4月2日発売号から週刊に変更となり、日曜日ごとに発行されるようになる。

[ii] 倉敷紡績の大原孫三郎が洋画家児島虎次郎に委ねた名画購入による大原家蒐集作品展覧会。児島虎次郎の没後、彼の業績を称えるため大原孫三郎は美術館を建設。児島虎次郎により蒐集された西洋絵画の作品と古代エジプトの芸術品などや、児島虎次郎の作品が展示される大原美術館が誕生した。留学先のヨーロッパから「日本の芸術界のために最も有益」といって名画購入を大原に願い出た児島虎次郎の志が色褪せることなく、この美術館には息づいている。

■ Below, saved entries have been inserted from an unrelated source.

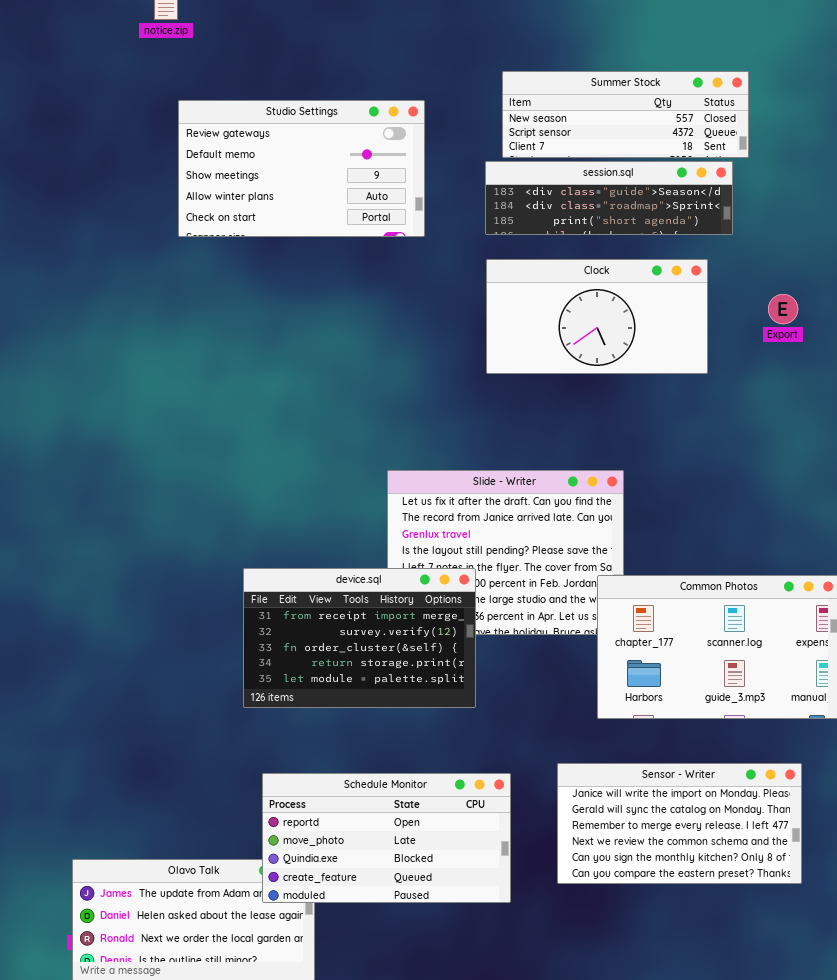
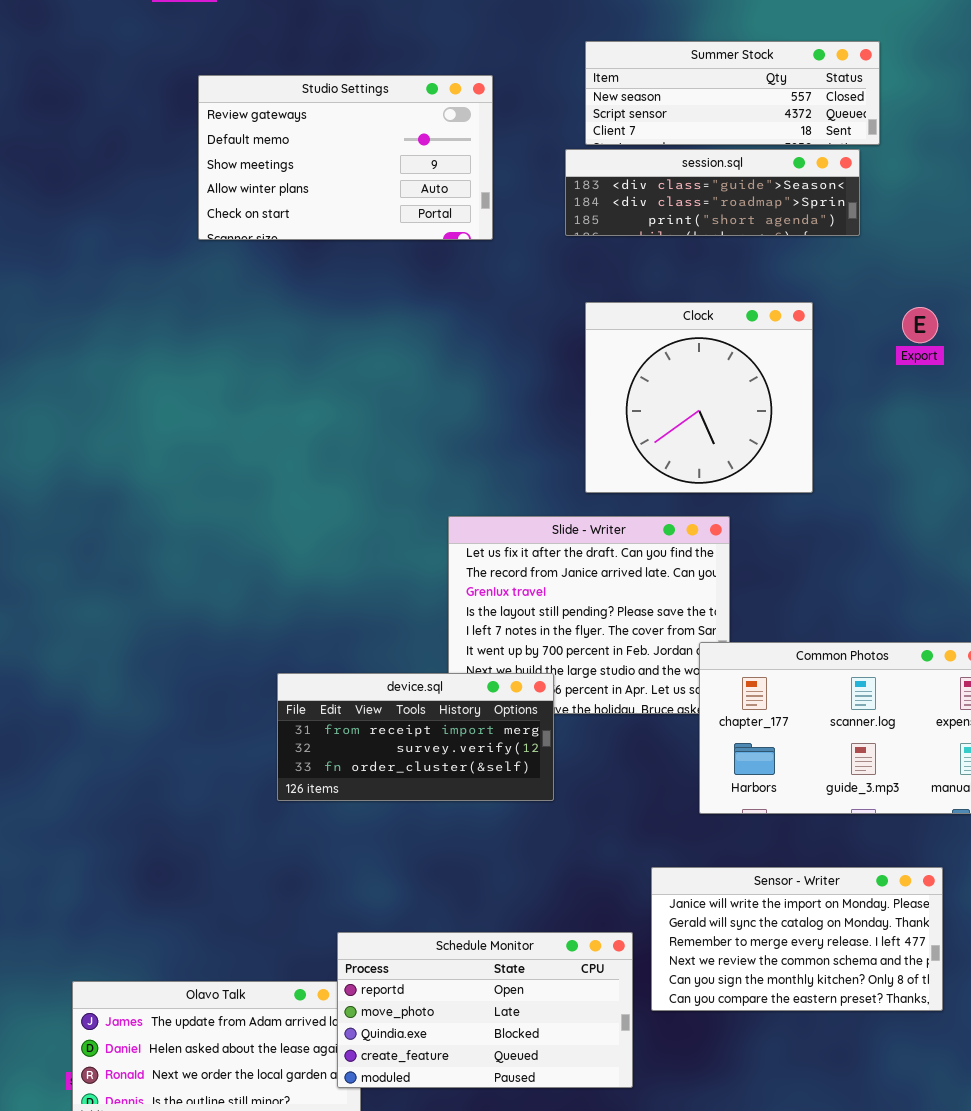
Clock: [486,259,708,374] -> [585,302,813,493], moved, resized
device.sql: [243,568,476,708] -> [277,673,554,801], resized
Schedule Monitor: [262,773,511,903] -> [337,932,633,1088], moved

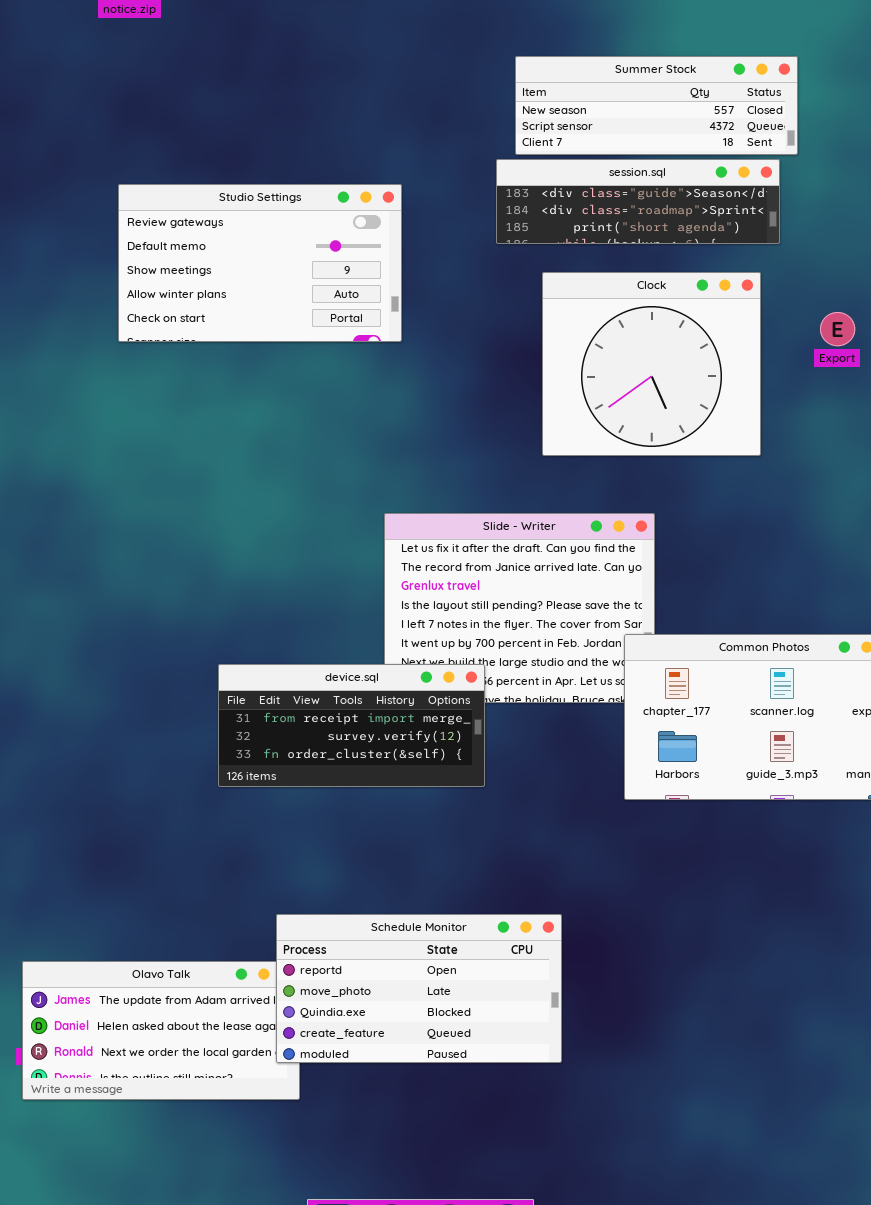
Studio Settings: [198,75,493,240] -> [118,184,402,342], moved
Clock: [585,302,813,493] -> [542,272,761,456], moved
Sensor - Writer: [651,867,943,1011] -> none, closed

[iii] 匠秀夫『日本の近代美術と西洋』沖積社、1991、P.31

[iv] 神奈川県立近代美術館『近代日本美術家列伝』美術出版社、1999

[v]  安政3年〜明治40年(1856〜1907) 佐倉藩士の子として江戸に生まれ、国沢新九郎の門下生を経て工部美術学校に入学、イタリア人フォンタネージの指導をうける。後、黒田清輝と並ぶ存在となる。パリ万国博の監査を兼ねてフランス留学を文部省から命ぜられ、明治33年から35年まで渡仏。滞欧中に中沢岩太博士と「肝胆相照の交わりを結んだ(というのは黒田重太郎の言葉だが)」浅井は、出会った中沢博士から京都高等工芸学校(京都工芸繊維大学の前身)の新設にともない教授就任を懇請され、帰国後すぐ、当時の美術家として最高と考えられていた東京美術学校教授を辞しての京都入りとなった。後、自宅で画塾を開き「聖護院洋画研究所」から「関西美術院」へ発展。これらは京都市立美術専門学校(現在の京都市立芸術大学)の西洋画科新設にも繋がっている。黒田重太郎は浅井忠晩年の内弟子。梅原龍三郎、安井曽太郎も聖護院洋画研究所で学び、津田青楓、里見勝蔵、須田国太郎、向井潤吉、宮本三郎等、関西美術院で学んでいる。